Probably the most important thing for a builder of a B2B API like ours to
consider is that someone is requiring (read: forcing) another developer to
integrate your product. Counterintuitively, you will probably get more push
back from tech teams than from the business side. I understand their
reasoning, I've been a software architect for many years and often had to
figure out how to delicately stretch technical resources to attack what seems
like a constant onslaught of new requests. How did we solve this problem? We
created a GitHub account, built wrappers around our REST calls for Python,
Ruby, Java, PHP and C#. Our whole goals was to create copy and paste code.
Technical pushback has gone way down.

Another important lesson that they touch on is simplicity. Don't be creative
or try to show how out of the box you can be on picking resource nouns.
Accepting product information? Please use apiurl/Products/id. A notable mark
of mastery isn't how complicated you can make something, it's how simple you
can express it.

------
pajju
Are Enterprises so lazy to build an API around their data models?

I would like to see a detailed comparison of the framework API's(say in
django, Tastypie) with 3rd party managed API's. Its a great read to see the
pros and cons in this context.

------
mehdim
Nice slidedeck for good APIs principles evangelisation But nothing on Policy
and Terms of Use which become the main issue for developers , before good
design.

------
jnazario
surprisingly little mention of the actual interfaces themselves (the API
calls) and instead a lot of focus on the meat that goes on those bones.

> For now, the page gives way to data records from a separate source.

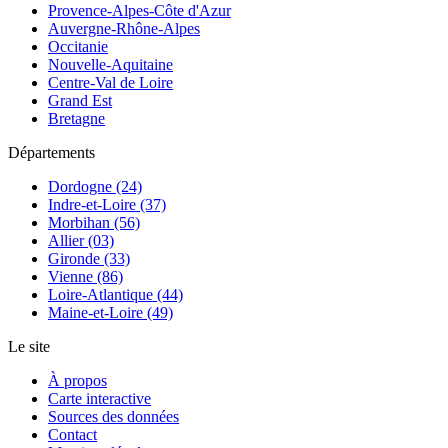
Provence-Alpes-Côte d'Azur
Auvergne-Rhône-Alpes
Occitanie
Nouvelle-Aquitaine
Centre-Val de Loire
Grand Est
Bretagne
Départements
Dordogne (24)
Indre-et-Loire (37)
Morbihan (56)
Allier (03)
Gironde (33)
Vienne (86)
Loire-Atlantique (44)
Maine-et-Loire (49)
Le site
À propos
Carte interactive
Sources des données
Contact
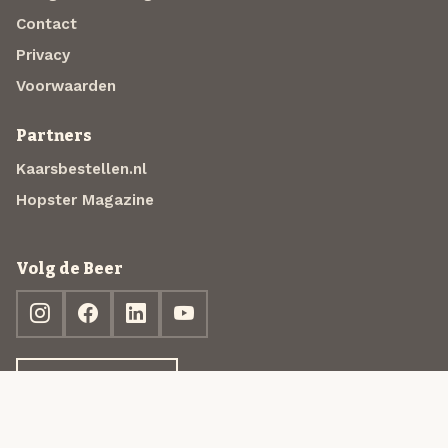
Contact
Privacy
Voorwaarden
Partners
Kaarsbestellen.nl
Hopster Magazine
Volg de Beer
Ontdek jouw box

Hanson's "C interfaces and implementations" has a lot of good stuff but some
of it doesn't apply to modern APIs. anyone have a good reference that
complements Hanson in the web API era?

------
orionblastar
A great API is one that is fully documented and doesn't hide any API calls.
One that doesn't keep changing the API calls to make sure older programs
break, but create newer API calls to do new things and keep the old ones for
legacy support.